**All data collection procedures were approved by the Institutional Review Board (IRB) of New York University Abu Dhabi. All participants provided informed consent.**
The dataset was collected by conducting online lectures (30–90 minutes in duration) on Artificial Intelligence and Mathematics via Zoom in in-the-wild settings.
Total Clips: 8,472 (10-second duration each)
Training Set: 4,978 clips
Test Set: 3,494 clips
Note: The splits are participant-independent. No participant appears in both the training and test sets.
Each clip includes synchronized multimodal information, allowing participants to train unimodal models using only student behavior, or multimodal models leveraging instructor and lecture signals.
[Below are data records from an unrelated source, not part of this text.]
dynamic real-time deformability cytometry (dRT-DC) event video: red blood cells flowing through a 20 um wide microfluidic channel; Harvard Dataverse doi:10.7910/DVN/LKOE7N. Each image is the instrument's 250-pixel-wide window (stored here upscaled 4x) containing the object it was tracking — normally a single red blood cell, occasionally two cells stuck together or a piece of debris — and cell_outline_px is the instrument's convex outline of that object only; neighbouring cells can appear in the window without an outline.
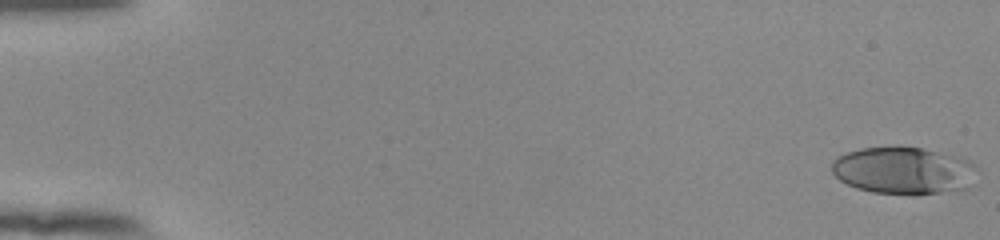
{"species": "human", "species_latin": "Homo sapiens", "temperature_condition": "room temperature", "stored_images_in_passage": 54, "camera_frame_rate_fps": 3000, "um_per_image_px": 0.085, "donor": {"sex": "female"}, "frame": {"image": 1, "passage_image": 1, "time_ms": 0.0, "image_size_px": [1000, 240], "cell_outline_px": [[972, 164], [968, 188], [916, 196], [912, 196], [872, 192], [856, 188], [840, 180], [832, 172], [832, 160], [848, 152], [860, 148], [896, 144], [900, 144], [920, 148], [956, 156]], "centroid_in_image_um": [76.68, 14.49], "position_along_channel_um": 8.3, "area_um2": 40.06}}
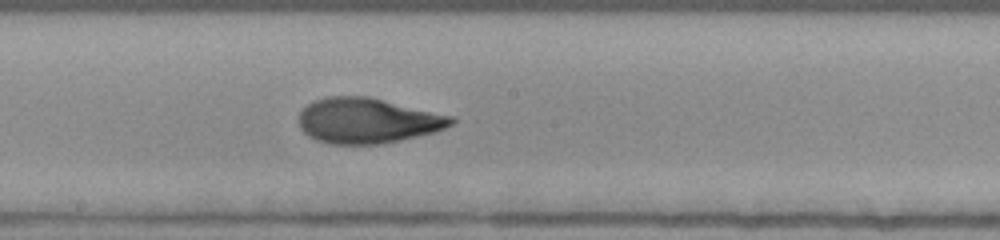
{"frame": {"image": 2, "passage_image": 31, "time_ms": 10.0, "image_size_px": [1000, 240], "cell_outline_px": [[456, 120], [452, 124], [436, 132], [400, 140], [380, 144], [332, 144], [316, 140], [308, 136], [300, 128], [300, 112], [312, 100], [328, 96], [368, 96], [456, 116]], "centroid_in_image_um": [31.27, 10.25], "position_along_channel_um": 216.9, "area_um2": 40.52}}
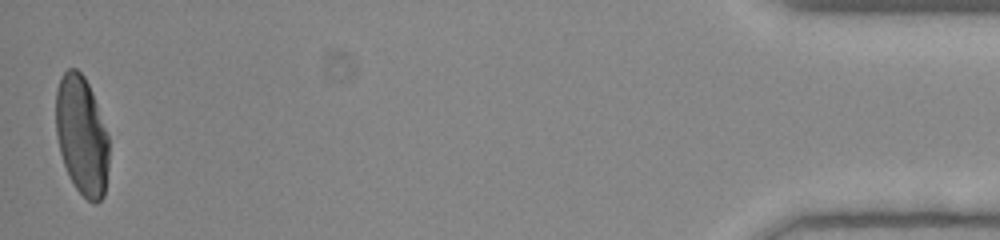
{"frame": {"image": 3, "passage_image": 54, "time_ms": 17.667, "image_size_px": [1000, 240], "cell_outline_px": [[108, 168], [104, 196], [96, 204], [88, 200], [76, 188], [64, 164], [60, 152], [56, 132], [56, 88], [60, 76], [68, 68], [76, 68], [84, 76], [92, 92], [108, 136]], "centroid_in_image_um": [6.94, 11.5], "position_along_channel_um": 428.3, "area_um2": 36.59}, "authors_computed_cell_mechanics": {"area_um2": 39.7953, "velocity_mm_per_s": 3.8541, "shape_relaxation_time_tau1_ms": 7.5497, "shape_relaxation_time_tau2_ms": 1.11, "deformation_change_tau1": 0.2707, "deformation_change_tau2": 0.0741}}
video_cascade: A composite spatial layout providing classroom context at 1280 × 1280 resolution (with letterbox padding). It includes:
Student video stream
Instructor video stream
Screen-shared lecture content stream
Synchronized audio stream
student_only: The isolated webcam feed of the student, resized to 224 × 224 resolution using letterbox padding.
Personality Metadata: Trait metadata for both the student and the instructor (provided for the training set only).
Each 10-second clip is rated by 10 independent crowd-sourced annotators using a 5-point Likert scale (1 = very low engagement, 5 = very high engagement). Annotators rated multiple dimensions (Confused, Bored, Engaged, Focused, Interested), but Engaged is used as the ground-truth target variable for this challenge.
Regression Ground-Truth: The continuous engagement score is computed as the mean of the 10 annotator ratings.
Classification Ground-Truth: Binary labels are obtained by thresholding the continuous engagement score.
Quality Control: Only clips with weighted pairwise agreement > 0.6 (moderate-to-substantial inter-annotator agreement) are retained in the released dataset.